- The Washington Times - Monday, January 8, 2007

Democrats recaptured the House last year with promises of transforming Congress into a more accountable and open institution after 12 years of Republican dominance. Last week, they got their first whack at reform with a series of House rules changes, just as Republicans had back in 1995 when they became the majority party.

The Democrats’ first order of business, shutting down debate and forbidding amendments, received the lion’s share of media coverage, with both Republicans and Democrats charging hypocrisy. But this needs a bit of explanation. When Republicans took over in 1995, they too didn’t allow amendments to their new rules package. What has been lost in the coverage, however, is that it is assumed that each new governing party enjoys the near-total freedom of reconstituting House rules.

However, the 1995 Republicans on the whole did allow debate and amendments when the discussion shifted from rules — which apply only to the House and take effect immediately — to their legislative agenda, as outlined in then-Speaker Newt Gingrich’s Contract with America. As former Republican Rep. Robert Walker noted last week on the opposite page, “seventy-five percent of the bills that encompassed [the Contract] were considered under completely open rules or rules that limited only debate time but not the ability to offer amendments.” Currently, Speaker Nancy Pelosi has said that there will be no minority party participation when the House begins floor debate today on the Democrats’ “100 hours” legislative plan.
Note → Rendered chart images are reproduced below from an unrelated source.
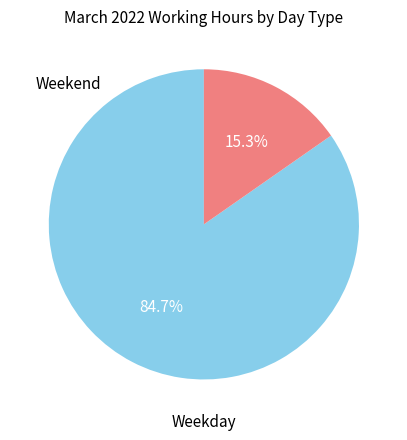

Is there any slice that represents more than half of the pie?

Yes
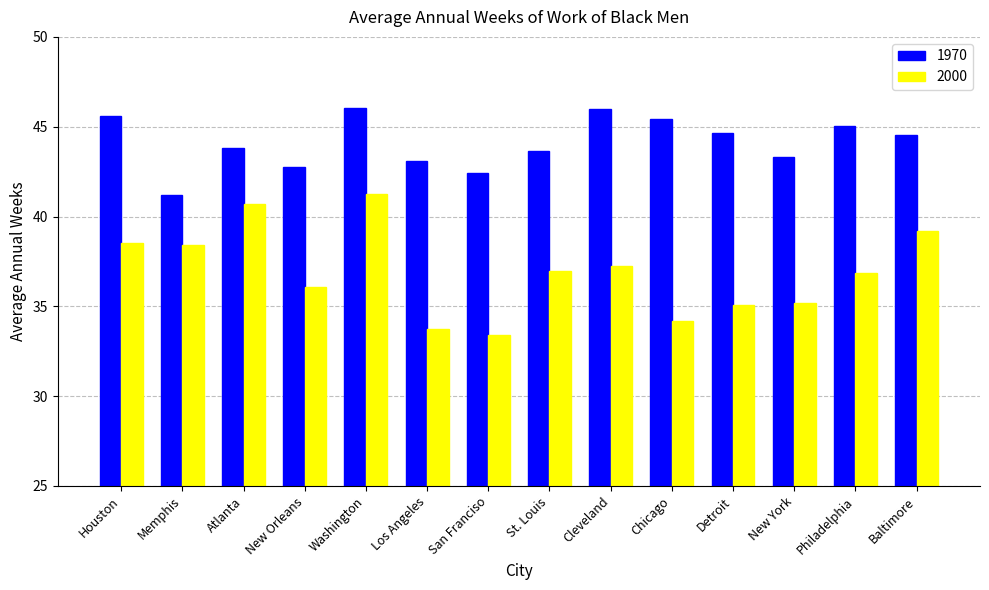

Rank the series at Memphis from highest to lowest value.

1970, 2000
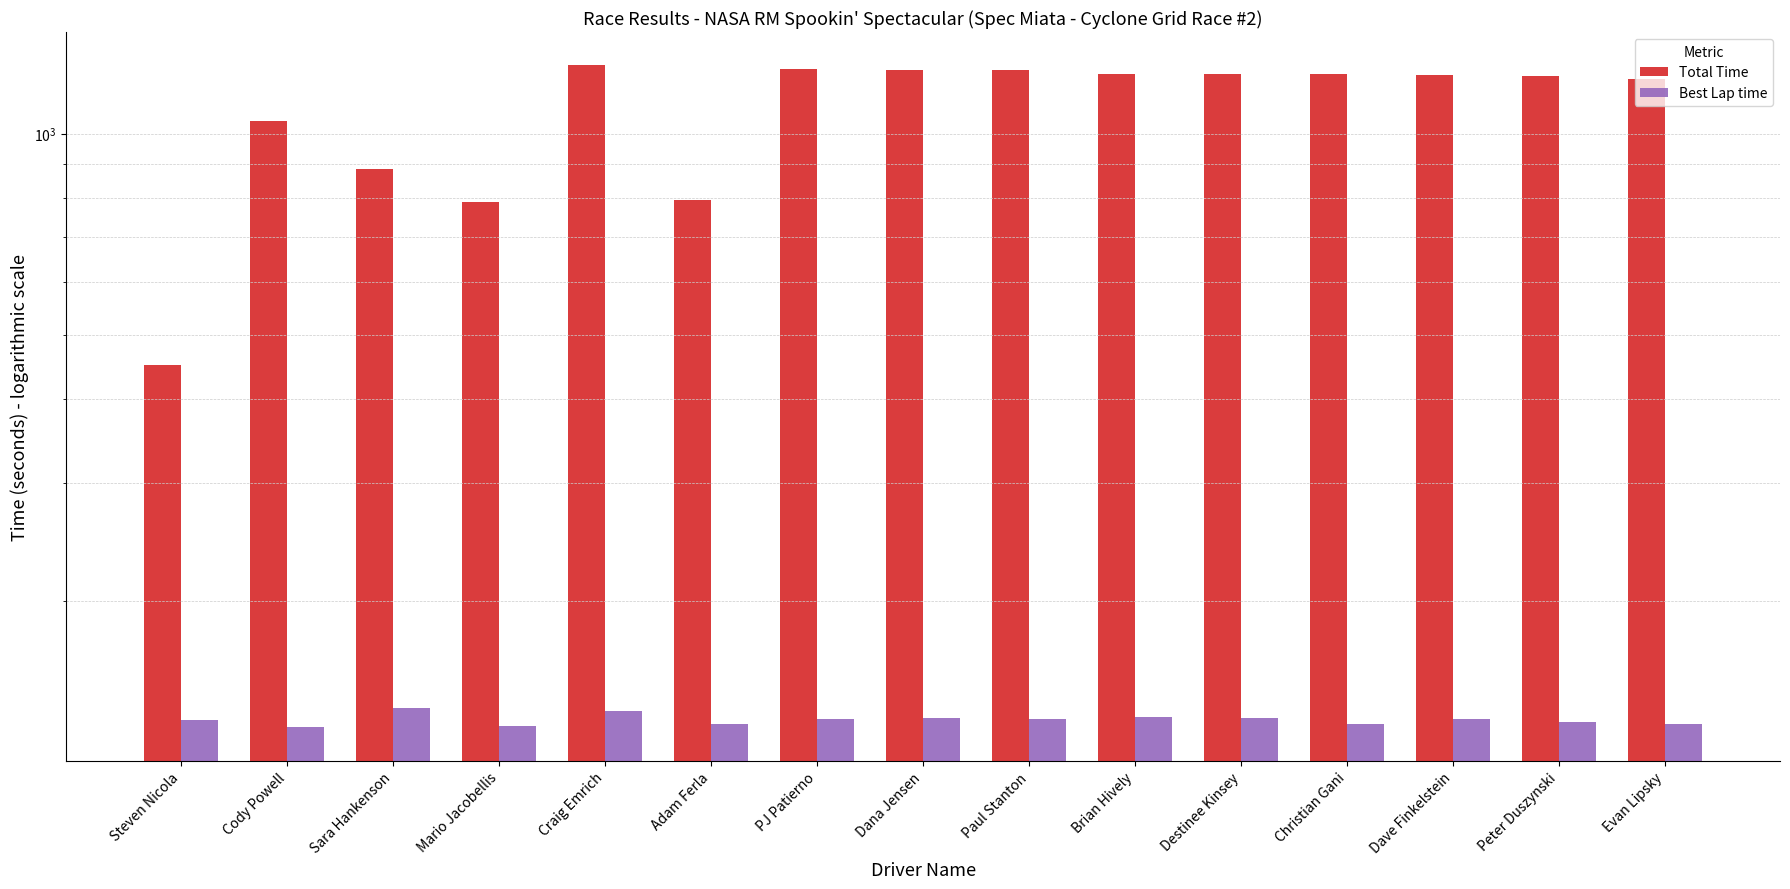

Which has a higher value, Craig Emrich or Christian Gani?

Craig Emrich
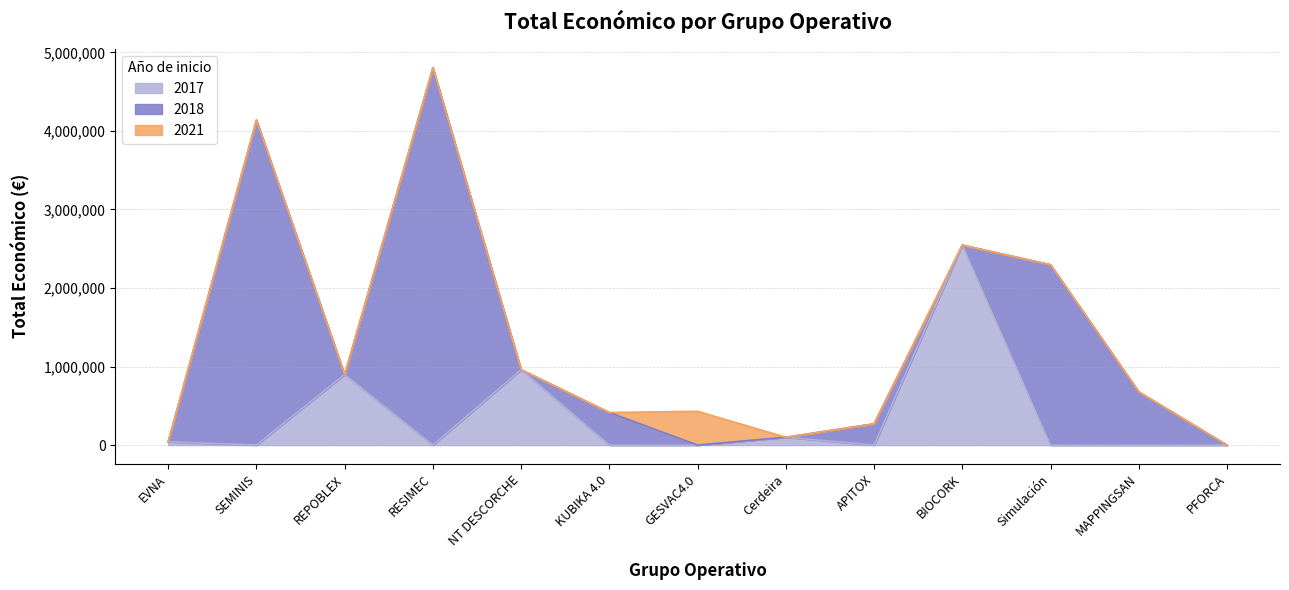

At which category is the sum across all series the highest?

RESIMEC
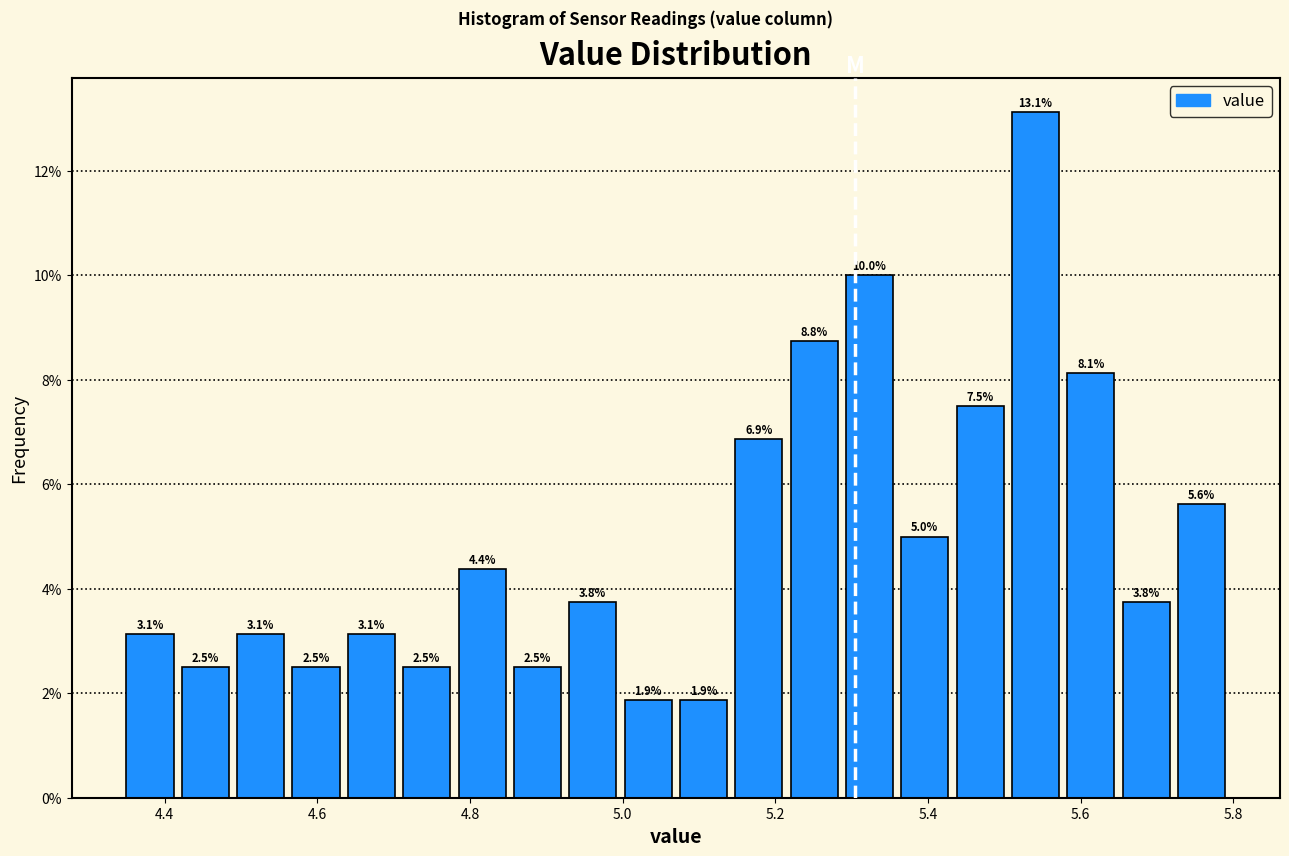

Read against the x-axis, roughly where is the centre of the tallest bar?

5.54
Perhaps the most significant of the Democrats’ rules package was the straight party-line vote overturning the three-fifths supermajority rule to raise taxes, which was a central part of the 1995 Republicans’ rules package. Democrats tried to soften the message this sends to voters with a budget-balancing scheme they call “pay-as-you-go,” which says that any new spending must be off-set by cuts elsewhere or with tax increases. Does anyone want to guess which option Ways and Means Committee Chairman Charlie Rangel prefers?

More importantly, “pay-as-you-go” isn’t exactly a new idea. As a Heritage Foundation study found, between 1990 and 2002, when a similar PAYGO law existed, “not a single sequestration took place,” meaning that Congress “repeatedly passed legislation that forbade [the Office of Management and Budget] from enforcing PAYGO at all.”

Democrats also took a large swipe at ethics rules, abolishing all lobbyist gifts and paid travel as well as making the earmark process more transparent. These are generally welcome changes and, in the case of earmarks, go beyond what Democrats campaigned on. The gift ban, however, has a loophole for non-profits, which in theory means lobbyists could simply create a nonprofit and still give a member plenty of gifts.

But as Republicans found, rules are much easier to pass than to vigorously enforce year in and year out. We will be interested if, a year from now, the Democratic Party’s reforms will stand up as well as the Republican reforms at the end of 1995.